----- Reading text
1.2.9 unstable ? (was [OpenAFS] inaccessibble volume - please help)

Rudolph T Maceyko rtm@cert.org
Thu, 22 May 2003 13:34:02 -0400


--On Wednesday, May 21, 2003 23:56:08 -0400 Derrick J Brashear 
<shadow@dementia.org> wrote:

>> FTR, your "umount.diff" patch has fixed the problems we were seeing
>> with shutdown hanging.  We saw it mostly under Red Hat 7.3, but have
>> also applied the patch to Red Hat 9 boxes.  (We aren't running any 8
>> boxes.)
>
> Perchance do you know if "umount /afs" succeeded or failed?
> If it failed, afsd -shutdown would return EACCES and never trigger the
> code path which I believe is suspect.

I'm going back over console logs now to see whether there have been any 
shutdown/umount problems w/o hangs.

/afs busy + stock 1.2.9 = hung system at shutdown:

  Stopping AFS services.....
----------
----- Material provided
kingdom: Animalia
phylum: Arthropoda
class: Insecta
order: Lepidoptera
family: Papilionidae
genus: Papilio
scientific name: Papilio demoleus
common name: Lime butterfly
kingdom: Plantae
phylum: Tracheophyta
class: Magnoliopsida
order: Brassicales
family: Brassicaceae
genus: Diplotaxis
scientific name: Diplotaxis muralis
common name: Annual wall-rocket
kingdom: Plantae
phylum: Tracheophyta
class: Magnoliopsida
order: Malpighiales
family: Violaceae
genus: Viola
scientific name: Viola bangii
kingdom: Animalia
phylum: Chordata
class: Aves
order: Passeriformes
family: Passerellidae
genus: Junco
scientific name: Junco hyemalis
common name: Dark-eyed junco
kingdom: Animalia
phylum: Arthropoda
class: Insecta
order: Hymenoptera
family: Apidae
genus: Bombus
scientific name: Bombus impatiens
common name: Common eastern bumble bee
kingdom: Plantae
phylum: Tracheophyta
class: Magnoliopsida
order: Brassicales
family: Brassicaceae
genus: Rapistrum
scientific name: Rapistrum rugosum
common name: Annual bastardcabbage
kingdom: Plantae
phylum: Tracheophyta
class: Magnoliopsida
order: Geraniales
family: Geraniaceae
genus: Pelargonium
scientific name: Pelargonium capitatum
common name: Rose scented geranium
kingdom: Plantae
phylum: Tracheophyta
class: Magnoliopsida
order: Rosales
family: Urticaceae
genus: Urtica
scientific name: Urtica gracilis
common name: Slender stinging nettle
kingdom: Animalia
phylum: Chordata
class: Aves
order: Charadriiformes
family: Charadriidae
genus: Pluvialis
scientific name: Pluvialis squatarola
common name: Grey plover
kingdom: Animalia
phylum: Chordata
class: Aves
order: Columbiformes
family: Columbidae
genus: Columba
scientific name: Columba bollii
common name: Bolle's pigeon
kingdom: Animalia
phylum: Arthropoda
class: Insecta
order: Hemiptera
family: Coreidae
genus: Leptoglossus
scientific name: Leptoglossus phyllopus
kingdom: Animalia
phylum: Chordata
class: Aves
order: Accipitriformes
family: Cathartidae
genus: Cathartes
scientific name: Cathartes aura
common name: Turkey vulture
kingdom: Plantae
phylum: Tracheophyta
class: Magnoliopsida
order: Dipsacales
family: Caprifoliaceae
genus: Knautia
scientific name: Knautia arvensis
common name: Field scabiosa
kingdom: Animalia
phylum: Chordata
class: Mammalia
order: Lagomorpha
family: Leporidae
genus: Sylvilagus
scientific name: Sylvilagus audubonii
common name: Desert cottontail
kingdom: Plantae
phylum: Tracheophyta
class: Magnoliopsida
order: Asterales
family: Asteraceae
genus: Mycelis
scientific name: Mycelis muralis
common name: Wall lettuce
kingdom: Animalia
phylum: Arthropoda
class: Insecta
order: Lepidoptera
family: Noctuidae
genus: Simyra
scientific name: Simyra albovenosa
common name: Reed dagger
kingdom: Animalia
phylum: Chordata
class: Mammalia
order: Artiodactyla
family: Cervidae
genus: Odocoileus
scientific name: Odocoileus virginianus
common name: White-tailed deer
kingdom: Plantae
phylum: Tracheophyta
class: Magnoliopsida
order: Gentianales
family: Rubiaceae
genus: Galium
----------
** Short task A **
In the mailing-list post on the OpenAFS shutdown hang, why does it matter whether "umount /afs" succeeded or failed? Answer in one to three sentences.
** Short task B **
Convert the part of the entries that opens with the line containing "scientific name: Diplotaxis muralis" and closes with the line containing "order: Hymenoptera" into a JSON list of strings, one string per line, leaving out blank lines.

** Exercise answer A **
If "umount /afs" failed, afsd -shutdown would return EACCES. It would then never trigger the code path that Derrick J Brashear believes is suspect.

** Exercise answer B **
[
  "scientific name: Diplotaxis muralis",
  "common name: Annual wall-rocket",
  "kingdom: Plantae",
  "phylum: Tracheophyta",
  "class: Magnoliopsida",
  "order: Malpighiales",
  "family: Violaceae",
  "genus: Viola",
  "scientific name: Viola bangii",
  "kingdom: Animalia",
  "phylum: Chordata",
  "class: Aves",
  "order: Passeriformes",
  "family: Passerellidae",
  "genus: Junco",
  "scientific name: Junco hyemalis",
  "common name: Dark-eyed junco",
  "kingdom: Animalia",
  "phylum: Arthropoda",
  "class: Insecta",
  "order: Hymenoptera"
]